Chiefs vs. Steelers: How one terrible play changed the game for K.C.

The Kansas City Chiefs are through to the Divisional Round after an insane 42-21 win over the Pittsburgh Steelers on Sunday night at Arrowhead. An explosion on offense powered the Chiefs to victory, but it was their worst moment of the game that would change the entire outcome.

Just over four minutes into the second quarter on Sunday night, the Chiefs had the ball on their own 31. It was 1st & 10 and Mecole Hardman lined up behind the center, ready to receive the snap. What would happen next would change the entire course of the game.

With the score still locked at 0-0, it had been a frustrating first half for Kansas City. On their first four drives, the Chiefs had punted three times and thrown an interception.

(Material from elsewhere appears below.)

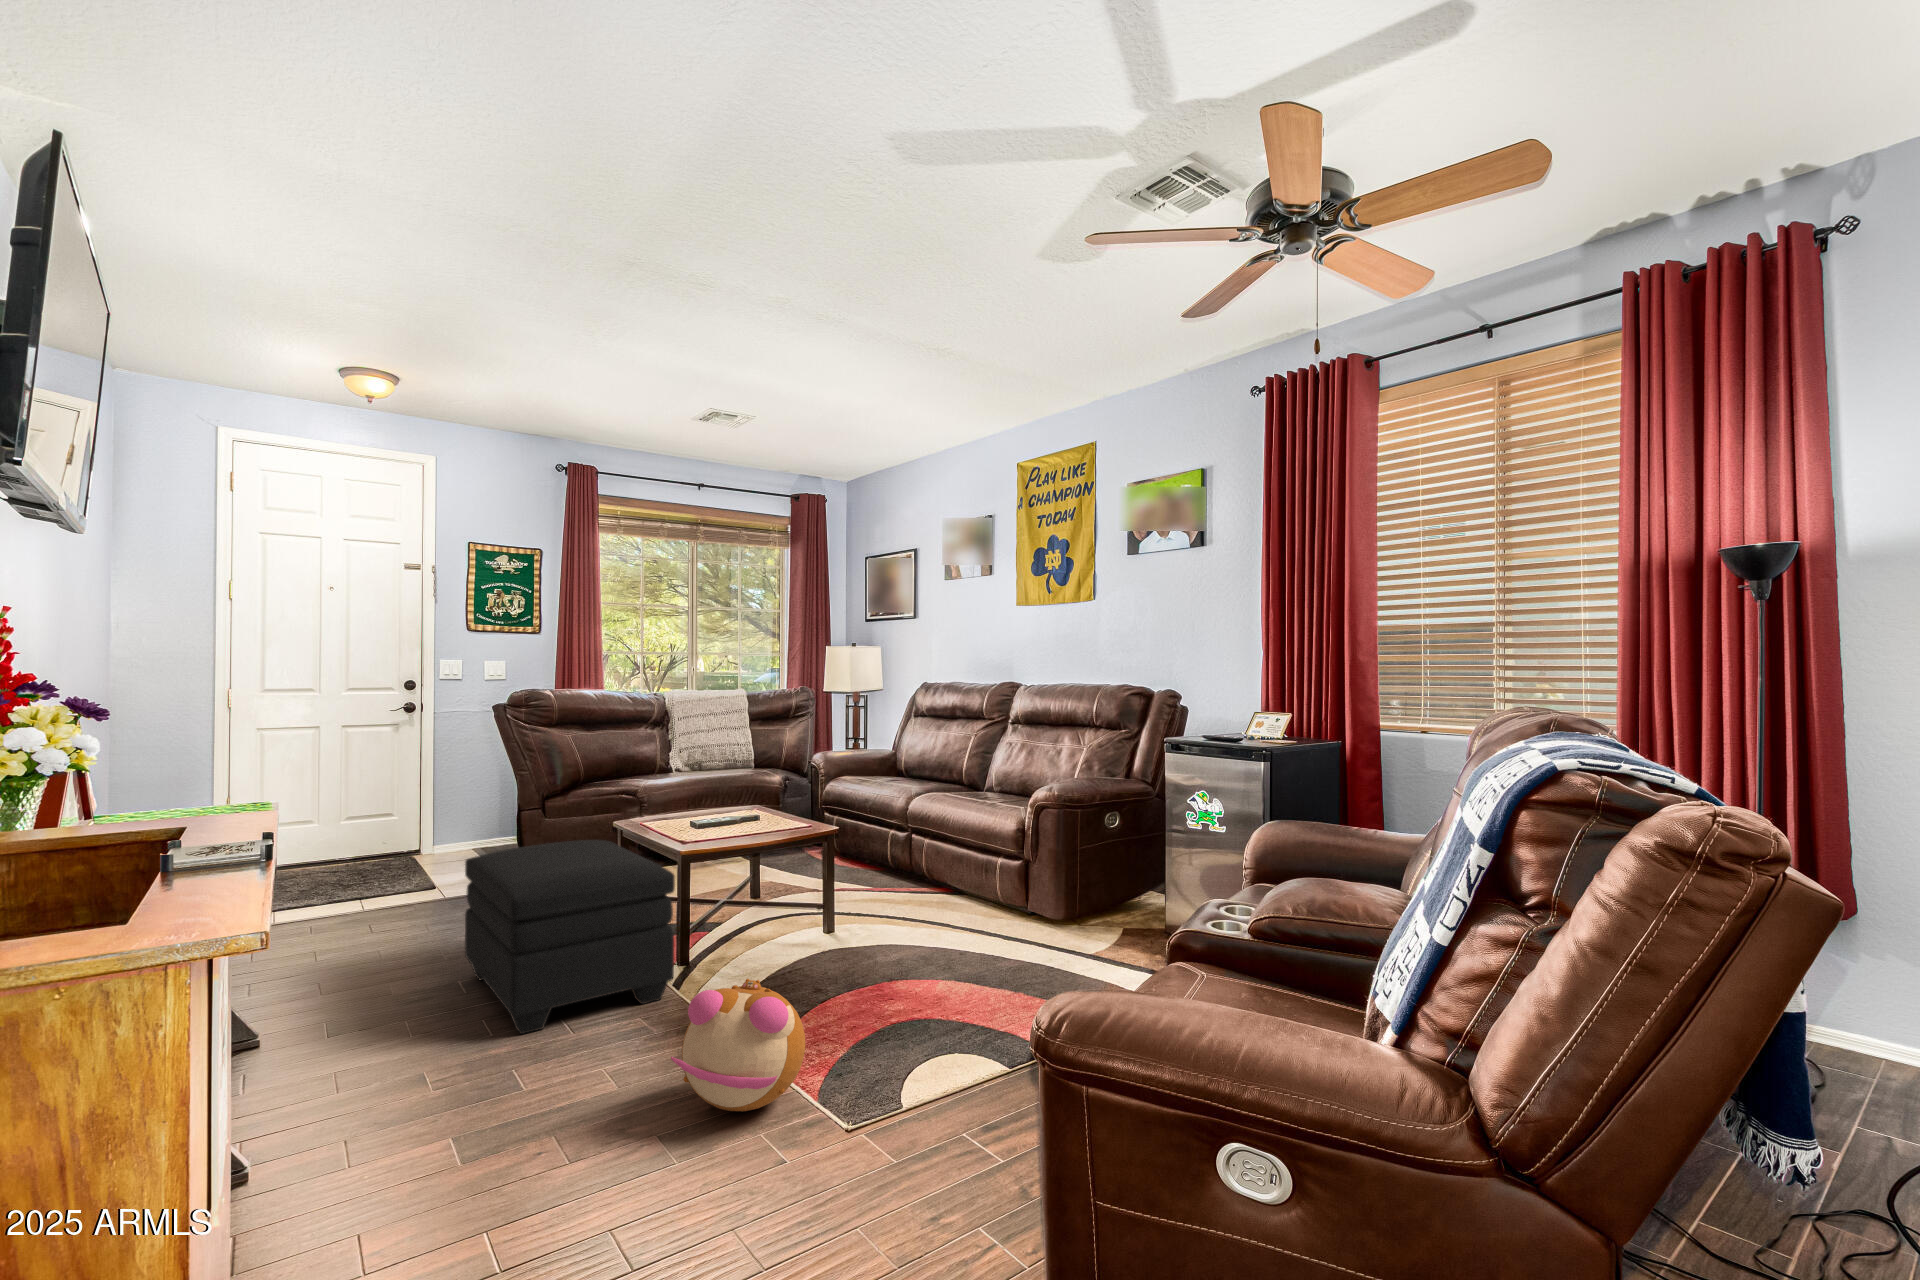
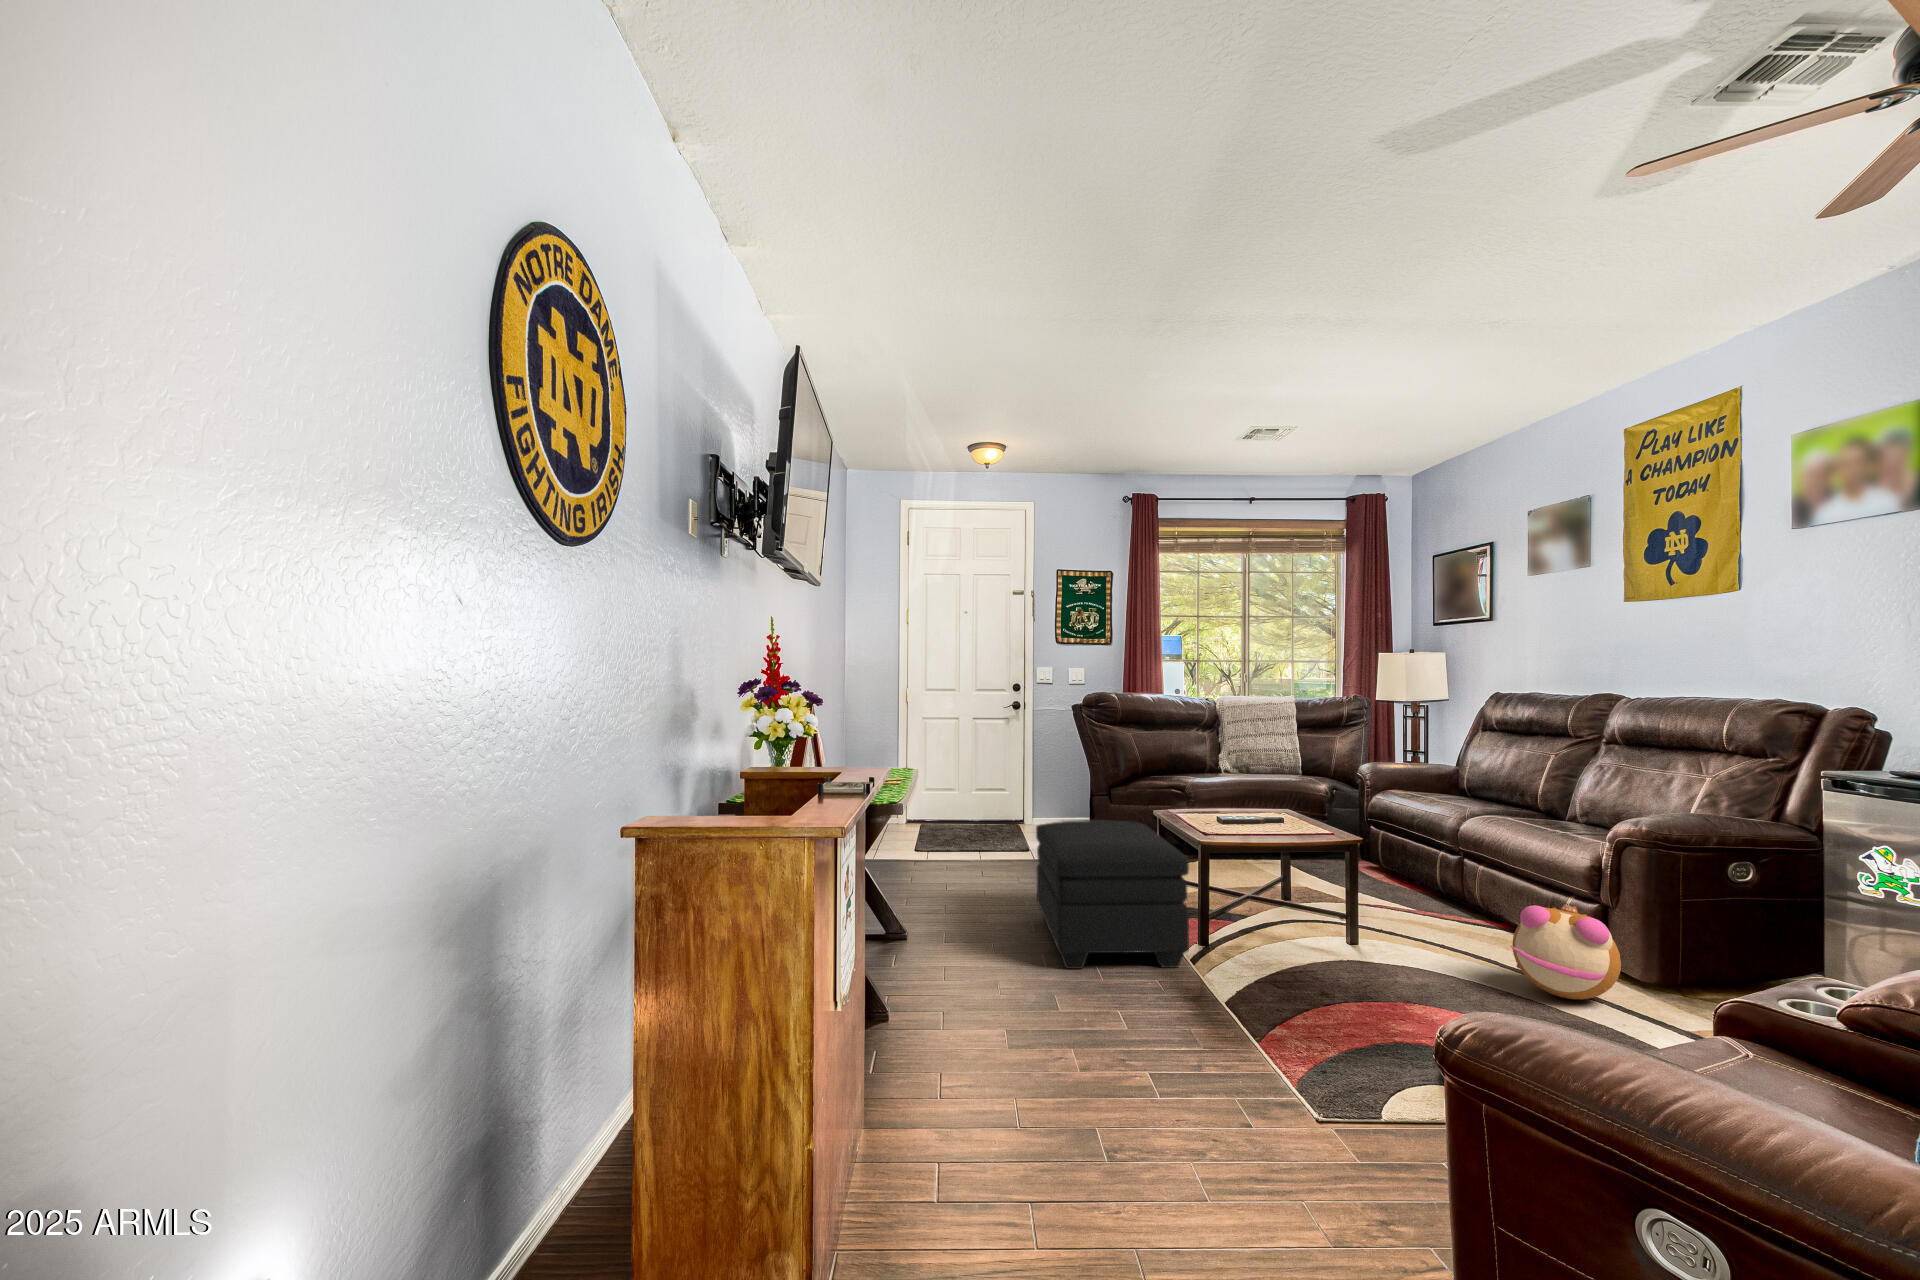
plush toy: present [671,979,805,1111] -> present [1511,904,1621,999]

It took an embarrassing play for the K.C. Chiefs to wake up against the Steelers.

Looking for some sort of spark to get things going, the Chiefs got creative. Kansas City lined up in the wildcat with Hardman in the shotgun, Darrell Williams to his right, and Patrick Mahomes out wide near the sideline. The ball was snapped, and chaos ensued.

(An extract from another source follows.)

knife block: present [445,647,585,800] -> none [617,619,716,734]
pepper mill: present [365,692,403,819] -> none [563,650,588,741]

Hardman took the snap and handed the football off to Williams, only for it to squeeze through the running back’s arms. Williams picked up the loose ball but had it knocked out again before Pittsburgh’s T.J. Watt scooped up the ball and ran it in for a touchdown.

It was almost unbelievable. The Steelers had mustered just 27 yards of offense and punted on each of their five drives, but somehow, they now had the lead.

For their part, Kansas City’s offense had been struggling, too. After four uninspiring drives, their fifth ended with a fumble returned for a touchdown. Unwelcome memories of offensive struggles and blowout losses earlier in the season came rushing back.

The play was a total disaster for the Chiefs, but at the same time, it would turn out to be the very thing that swung the game in their favor, the pivotal moment that turned things around.

In a strange way though, it was almost as if the busted play and the scoop-and-score were the very things that needed to happen for the Chiefs to turn things around—the rude slap in the face they needed to finally wake up and kick into gear. Because from that point on, Kansas City absolutely dominated.

Now trailing 7-0 and with momentum seemingly against them, the Chiefs offense burst into life in spectacular fashion. Kansas City piled on 35 unanswered points, storming back into the lead before eventually winning 42-21.

For as dull as Kansas City’s offense was to start the game, they were the complete opposite after the pivotal fumble. After managing just 72 yards of offense and zero points on their first five drives, the Chiefs had 402 yards and 42 points on their next six possessions.

Mahomes had more touchdowns (five) than he did incompletions (four) after the fumble, with those five touchdowns coming in just 10:30 of game time (per Elias Sports).

After the catastrophic outcome of their first attempt at a trick play, the Chiefs would have been forgiven for going more conservative with their play calling—but no. Kansas City stuck to its guns and unleashed the full force of its offensive creativity.

Per Stats By STATS, the Chiefs became the first team in NFL history to have a running back, wide receiver, tight end, and offensive lineman catch a touchdown pass and have a tight end throw a touchdown pass in the same season, and they did all of those things in just one game.

It really was a remarkable turn of events. After the Williams fumble, it looked like every Chiefs fan’s worst fears could be unfolding right in front of them. But instead, Kansas City is heading to the Divisional Round after a very impressive blowout win.

We have seen this kind of thing before. During their Super Bowl run in 2019, Kansas City trailed by double digits in every game, only to suddenly burst back into life and win each one.

On Sunday night, we saw the same thing happen. The situation against Pittsburgh might not have been as extreme as the 24-0 deficit the Chiefs overcame against the Houston Texans or the 21-point turnaround in the 4th quarter of the Super Bowl against the 49ers, but once again we saw the Chiefs rally in the face of adversity.

In Denver in Week 18, it was a defensive fumble taken back for a touchdown that was the crucial moment for the Chiefs. This time though, it was a fumble returned for a touchdown on offense that would be the key.

Turnovers can turn the tide of a game and one did again on Sunday night at Arrowhead—just not in the way we might have expected.